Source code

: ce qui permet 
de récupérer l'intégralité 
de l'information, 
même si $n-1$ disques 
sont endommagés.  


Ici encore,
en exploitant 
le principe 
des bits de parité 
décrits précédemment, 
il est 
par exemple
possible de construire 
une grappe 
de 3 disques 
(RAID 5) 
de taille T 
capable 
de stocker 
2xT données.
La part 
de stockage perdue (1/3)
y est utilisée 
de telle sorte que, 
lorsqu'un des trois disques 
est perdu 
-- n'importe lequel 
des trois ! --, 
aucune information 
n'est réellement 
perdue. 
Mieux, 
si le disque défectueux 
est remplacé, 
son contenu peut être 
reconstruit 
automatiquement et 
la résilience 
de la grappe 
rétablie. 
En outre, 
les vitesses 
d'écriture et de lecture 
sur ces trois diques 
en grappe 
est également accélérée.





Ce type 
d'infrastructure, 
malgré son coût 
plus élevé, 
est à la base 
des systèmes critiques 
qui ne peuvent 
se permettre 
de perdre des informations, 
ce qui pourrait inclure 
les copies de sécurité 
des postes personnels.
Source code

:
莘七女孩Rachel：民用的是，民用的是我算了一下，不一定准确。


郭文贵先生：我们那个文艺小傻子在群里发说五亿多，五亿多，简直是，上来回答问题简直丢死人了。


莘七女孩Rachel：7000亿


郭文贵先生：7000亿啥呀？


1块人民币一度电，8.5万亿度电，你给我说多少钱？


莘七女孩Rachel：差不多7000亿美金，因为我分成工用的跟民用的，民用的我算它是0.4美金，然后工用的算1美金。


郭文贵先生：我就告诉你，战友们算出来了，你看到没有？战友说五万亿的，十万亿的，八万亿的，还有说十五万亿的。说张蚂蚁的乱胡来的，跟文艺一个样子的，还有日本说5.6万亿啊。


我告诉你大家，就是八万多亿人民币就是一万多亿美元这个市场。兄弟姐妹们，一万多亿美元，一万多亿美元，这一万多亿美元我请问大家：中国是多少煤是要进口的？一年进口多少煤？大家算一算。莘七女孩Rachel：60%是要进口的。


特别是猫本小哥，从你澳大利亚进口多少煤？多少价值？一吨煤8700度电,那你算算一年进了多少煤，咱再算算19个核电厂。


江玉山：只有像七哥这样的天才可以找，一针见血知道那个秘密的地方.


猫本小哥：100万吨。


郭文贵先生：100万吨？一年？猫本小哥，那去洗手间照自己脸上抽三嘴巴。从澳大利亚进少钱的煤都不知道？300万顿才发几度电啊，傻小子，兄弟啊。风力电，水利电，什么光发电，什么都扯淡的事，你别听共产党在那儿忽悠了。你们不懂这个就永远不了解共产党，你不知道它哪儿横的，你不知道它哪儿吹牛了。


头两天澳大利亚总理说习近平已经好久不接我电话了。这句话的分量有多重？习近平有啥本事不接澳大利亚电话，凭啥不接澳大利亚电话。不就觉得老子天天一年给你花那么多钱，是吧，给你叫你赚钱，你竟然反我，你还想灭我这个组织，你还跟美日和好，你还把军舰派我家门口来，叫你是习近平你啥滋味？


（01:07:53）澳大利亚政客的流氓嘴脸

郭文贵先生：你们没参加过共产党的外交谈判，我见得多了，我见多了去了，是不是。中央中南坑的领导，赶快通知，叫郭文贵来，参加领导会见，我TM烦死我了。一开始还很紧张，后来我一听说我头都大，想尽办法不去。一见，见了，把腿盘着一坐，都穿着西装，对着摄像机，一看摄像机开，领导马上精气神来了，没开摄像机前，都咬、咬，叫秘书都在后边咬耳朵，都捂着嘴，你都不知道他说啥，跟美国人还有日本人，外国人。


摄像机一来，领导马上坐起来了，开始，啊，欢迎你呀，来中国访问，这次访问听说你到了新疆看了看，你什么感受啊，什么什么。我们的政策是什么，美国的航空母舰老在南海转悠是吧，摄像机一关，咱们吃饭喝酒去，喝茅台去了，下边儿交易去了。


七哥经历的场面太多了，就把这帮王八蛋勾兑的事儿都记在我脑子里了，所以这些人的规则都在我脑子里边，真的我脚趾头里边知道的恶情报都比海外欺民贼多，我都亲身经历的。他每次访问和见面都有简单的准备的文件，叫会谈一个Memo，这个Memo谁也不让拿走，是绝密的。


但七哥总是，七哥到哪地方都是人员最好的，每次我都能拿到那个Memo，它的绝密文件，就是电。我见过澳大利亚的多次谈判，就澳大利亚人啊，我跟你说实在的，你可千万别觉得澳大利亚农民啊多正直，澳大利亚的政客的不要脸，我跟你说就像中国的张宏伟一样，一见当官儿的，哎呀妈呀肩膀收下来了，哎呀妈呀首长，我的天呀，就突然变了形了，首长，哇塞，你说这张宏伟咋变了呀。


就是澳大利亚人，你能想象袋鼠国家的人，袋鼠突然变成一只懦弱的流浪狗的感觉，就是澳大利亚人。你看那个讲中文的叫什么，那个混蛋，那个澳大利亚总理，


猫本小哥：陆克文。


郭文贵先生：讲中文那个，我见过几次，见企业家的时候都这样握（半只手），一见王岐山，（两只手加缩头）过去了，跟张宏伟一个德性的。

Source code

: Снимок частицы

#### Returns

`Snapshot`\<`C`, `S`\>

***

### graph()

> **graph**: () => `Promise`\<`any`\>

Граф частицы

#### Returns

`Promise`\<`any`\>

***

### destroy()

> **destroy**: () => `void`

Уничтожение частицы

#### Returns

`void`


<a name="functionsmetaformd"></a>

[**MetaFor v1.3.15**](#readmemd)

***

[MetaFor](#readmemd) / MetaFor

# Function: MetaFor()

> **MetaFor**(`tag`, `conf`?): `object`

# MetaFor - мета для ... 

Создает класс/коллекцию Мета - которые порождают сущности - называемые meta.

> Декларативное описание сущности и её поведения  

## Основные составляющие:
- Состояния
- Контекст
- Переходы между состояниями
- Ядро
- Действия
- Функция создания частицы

_ _ _ _ _

[Task goal]: The word "莘七女孩Rachel" appears on some lines of the data above; say how many such lines there are, with nothing else.

[Answer for the task]: 4